Indian censorship also influenced the creation of several genres unique to Bollywood. For many years, Partition—when Pakistan and India were separated—was not allowed to be directly referred to in a film. India’s enemies could not be named by their true names. So certain plots developed, such as an evil landlord cruelly ruling a town or a family suddenly broken up and not reuniting until years later (called “lost and found” genre). Finally, the censorship of films came from the Indian government’s simplistic ideas about the effect of film: they believed that if it was in a movie, the public would buy it and swallow it with no thought. The government thought that the Bollywood style of film was not classy enough to be called Indian, and they valued “art” films without music (and adhering to the ideals of the government) much more highly. In fact, the Censor Board believed that only North Indian classical music was music that was worthy to be played by Indians (Skillman 139). This animosity between the government and the film industry was increased by the government classifying the industry as a vice—like gambling in the U.S.—and taxing it as such. The government only recognized films as an industry in 1998 (Ganti 50).

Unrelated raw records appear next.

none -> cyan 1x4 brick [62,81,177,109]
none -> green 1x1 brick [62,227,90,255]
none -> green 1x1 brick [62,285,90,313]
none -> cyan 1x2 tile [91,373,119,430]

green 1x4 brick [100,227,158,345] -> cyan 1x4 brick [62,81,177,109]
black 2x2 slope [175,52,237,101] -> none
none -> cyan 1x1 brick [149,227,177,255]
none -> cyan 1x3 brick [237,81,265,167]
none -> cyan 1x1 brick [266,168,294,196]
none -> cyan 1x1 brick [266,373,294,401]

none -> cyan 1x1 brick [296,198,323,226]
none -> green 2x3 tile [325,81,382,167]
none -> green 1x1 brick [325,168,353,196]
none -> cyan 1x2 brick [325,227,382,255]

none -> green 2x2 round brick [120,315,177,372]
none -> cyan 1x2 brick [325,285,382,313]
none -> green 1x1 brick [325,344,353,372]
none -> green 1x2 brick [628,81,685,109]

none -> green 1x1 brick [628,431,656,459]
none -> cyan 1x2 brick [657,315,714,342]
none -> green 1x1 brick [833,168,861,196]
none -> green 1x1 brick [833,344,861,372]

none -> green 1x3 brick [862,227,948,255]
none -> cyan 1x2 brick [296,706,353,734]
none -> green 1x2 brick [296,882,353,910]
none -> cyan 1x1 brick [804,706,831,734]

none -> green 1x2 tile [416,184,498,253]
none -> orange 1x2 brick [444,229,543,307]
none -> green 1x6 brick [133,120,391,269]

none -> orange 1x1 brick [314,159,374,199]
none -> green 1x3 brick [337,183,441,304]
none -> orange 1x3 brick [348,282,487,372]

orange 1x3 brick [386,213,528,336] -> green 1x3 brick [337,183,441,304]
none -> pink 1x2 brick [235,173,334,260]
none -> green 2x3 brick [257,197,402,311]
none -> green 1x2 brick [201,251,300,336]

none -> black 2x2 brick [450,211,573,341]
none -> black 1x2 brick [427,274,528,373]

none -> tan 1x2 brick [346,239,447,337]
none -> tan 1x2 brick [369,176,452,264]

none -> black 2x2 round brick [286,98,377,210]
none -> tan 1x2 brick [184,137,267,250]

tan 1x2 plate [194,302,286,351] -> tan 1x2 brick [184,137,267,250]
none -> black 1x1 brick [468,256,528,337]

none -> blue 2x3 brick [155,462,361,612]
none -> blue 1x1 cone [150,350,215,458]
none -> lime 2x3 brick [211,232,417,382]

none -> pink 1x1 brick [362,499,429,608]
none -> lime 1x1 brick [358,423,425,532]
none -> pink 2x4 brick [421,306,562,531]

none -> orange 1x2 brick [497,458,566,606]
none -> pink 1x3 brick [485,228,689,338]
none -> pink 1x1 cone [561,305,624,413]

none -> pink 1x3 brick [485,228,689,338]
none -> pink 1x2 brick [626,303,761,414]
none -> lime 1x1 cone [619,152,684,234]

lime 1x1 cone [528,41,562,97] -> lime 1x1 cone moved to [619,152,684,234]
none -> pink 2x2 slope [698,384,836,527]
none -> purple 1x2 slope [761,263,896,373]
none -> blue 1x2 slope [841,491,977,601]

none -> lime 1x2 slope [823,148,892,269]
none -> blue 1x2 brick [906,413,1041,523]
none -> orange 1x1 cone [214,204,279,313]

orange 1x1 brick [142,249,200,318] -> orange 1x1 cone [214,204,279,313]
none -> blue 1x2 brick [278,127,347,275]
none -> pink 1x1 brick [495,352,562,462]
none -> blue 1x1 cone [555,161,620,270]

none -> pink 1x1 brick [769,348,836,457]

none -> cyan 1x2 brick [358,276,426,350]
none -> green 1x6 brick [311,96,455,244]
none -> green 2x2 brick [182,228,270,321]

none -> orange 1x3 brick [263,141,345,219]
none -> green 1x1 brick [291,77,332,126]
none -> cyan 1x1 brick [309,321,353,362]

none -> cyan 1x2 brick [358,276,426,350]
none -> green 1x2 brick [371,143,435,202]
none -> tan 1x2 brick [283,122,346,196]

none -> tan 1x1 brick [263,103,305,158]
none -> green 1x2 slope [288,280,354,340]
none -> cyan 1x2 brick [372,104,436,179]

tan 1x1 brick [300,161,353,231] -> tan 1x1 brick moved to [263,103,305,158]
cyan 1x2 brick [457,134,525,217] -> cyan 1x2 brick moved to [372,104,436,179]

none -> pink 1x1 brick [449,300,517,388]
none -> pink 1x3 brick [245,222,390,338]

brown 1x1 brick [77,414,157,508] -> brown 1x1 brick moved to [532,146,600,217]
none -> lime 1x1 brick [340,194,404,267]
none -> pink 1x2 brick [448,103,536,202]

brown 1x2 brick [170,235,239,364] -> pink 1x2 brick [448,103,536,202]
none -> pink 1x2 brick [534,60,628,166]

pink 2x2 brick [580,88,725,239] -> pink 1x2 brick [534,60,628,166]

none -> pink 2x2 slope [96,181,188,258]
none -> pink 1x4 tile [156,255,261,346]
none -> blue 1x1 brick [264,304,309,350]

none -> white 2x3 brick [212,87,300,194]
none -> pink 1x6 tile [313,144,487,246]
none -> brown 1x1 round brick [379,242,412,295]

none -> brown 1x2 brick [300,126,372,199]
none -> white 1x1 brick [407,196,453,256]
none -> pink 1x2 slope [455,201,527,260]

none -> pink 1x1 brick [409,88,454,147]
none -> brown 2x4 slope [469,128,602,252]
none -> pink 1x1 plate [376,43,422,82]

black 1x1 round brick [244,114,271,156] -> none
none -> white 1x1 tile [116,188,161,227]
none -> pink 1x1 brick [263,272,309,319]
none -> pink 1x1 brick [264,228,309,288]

Music, of course, is what many unfamiliar viewers associate as the defining characteristic of Bollywood films, and it is certainly what has fed the industry through all the years. Music directors (as film composers are called) actually think of the need for songs in films “not as a statement of principle or an assertion of aesthetic norms, but simple and unquestioned behavior, like the law of gravity” (Booth 29). The music is as much a part of the film as costumes. At the time it became possible to have songs in films, Indian classical music was not the popular music of the day. The upper castes were trained to appreciate it—no one else. It was not widely disseminated. In addition, the Indian classical tradition created teachers and performers, not composers. Film music opened up musical worlds to those who wanted more. When it became possible to record the image and sound of the film separately and then splice them back together into a seamless strip, Bollywood film changed forever, and playback became a driving force in film and popular music. Playback can turn off unfamiliar viewers because it seems so obvious that the actors are not singing, and the same singers will sing for different characters. However, in India, it is thought of as double pleasure—watching a favorite actress and hearing a favorite singer. Playback was also in many ways necessary, since the film equipment used in India has never been able to be of high quality. In fact, the noise from the film equipment was so loud that all the dialogue had to be dubbed again as well. It was only in 2001, with Lagaan, that the first synchronous sound movie was produced.